* **WHAT IS BEING ASKED**:
Return all entries verbatim; skip any pictures.

* **DATA RECORDS**:
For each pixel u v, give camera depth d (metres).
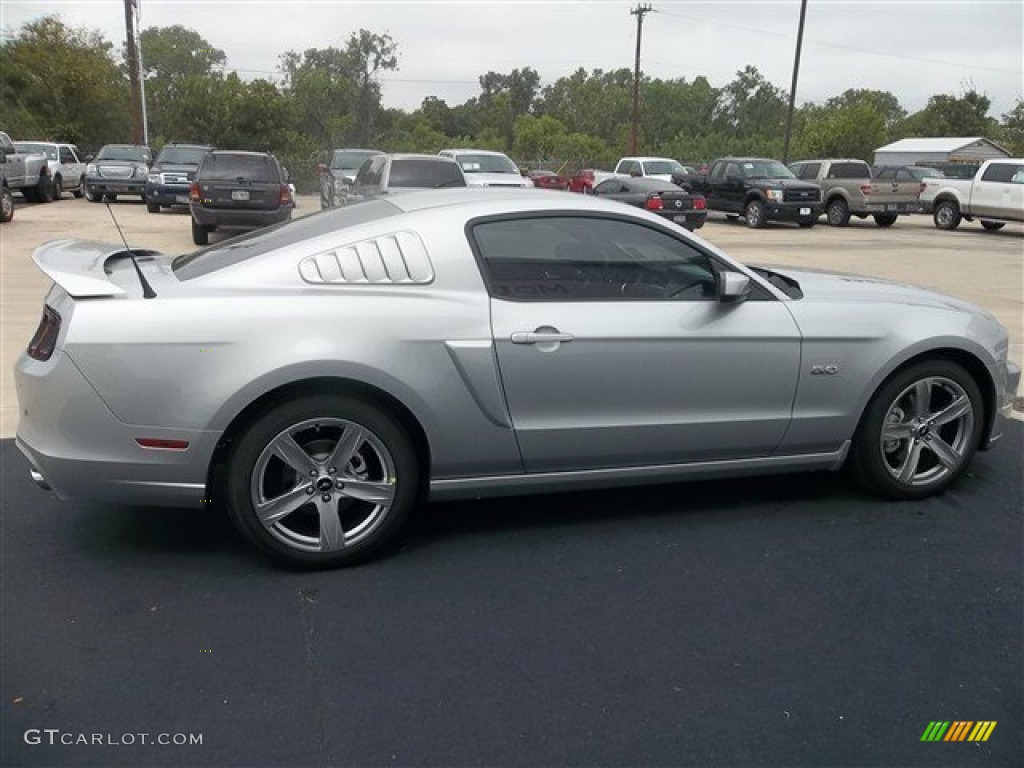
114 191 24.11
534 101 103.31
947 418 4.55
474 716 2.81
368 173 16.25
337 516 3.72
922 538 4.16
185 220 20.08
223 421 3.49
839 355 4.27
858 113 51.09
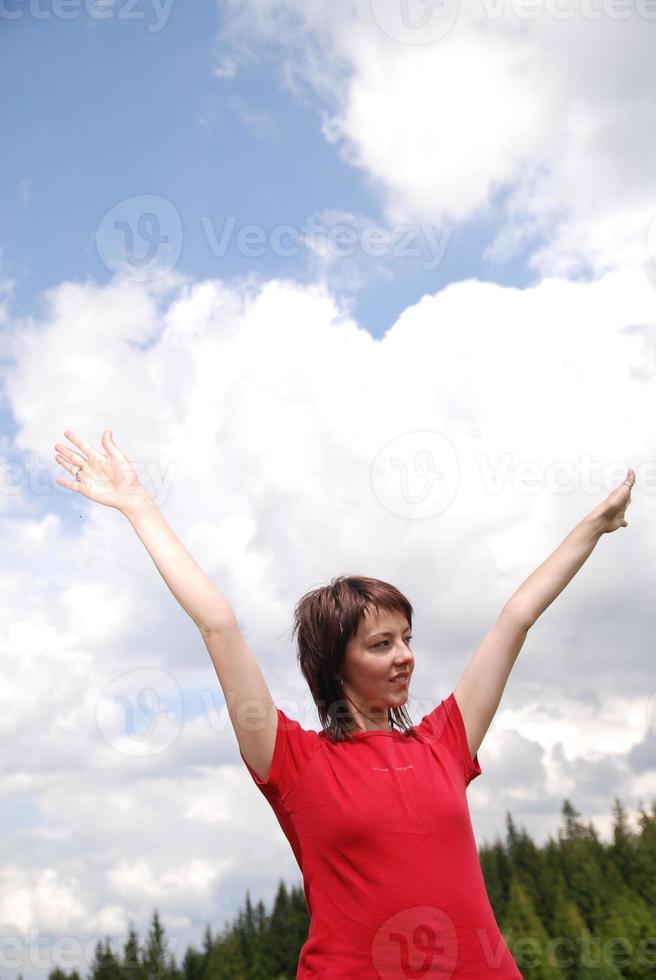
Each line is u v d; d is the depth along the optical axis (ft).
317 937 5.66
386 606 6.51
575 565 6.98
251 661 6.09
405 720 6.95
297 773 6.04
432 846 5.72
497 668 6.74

* **TASK OUTPUT**:
For each pixel u v, give camera depth d (metres).
114 191 24.11
534 101 103.31
947 418 4.55
474 716 2.81
368 173 16.25
337 516 3.72
922 538 4.16
185 220 20.08
223 421 3.49
839 355 4.27
858 113 51.09
Each line is u v d; d is the depth along the optical axis (ft).
317 937 5.66
386 606 6.51
575 565 6.98
251 661 6.09
405 720 6.95
297 773 6.04
432 846 5.72
497 668 6.74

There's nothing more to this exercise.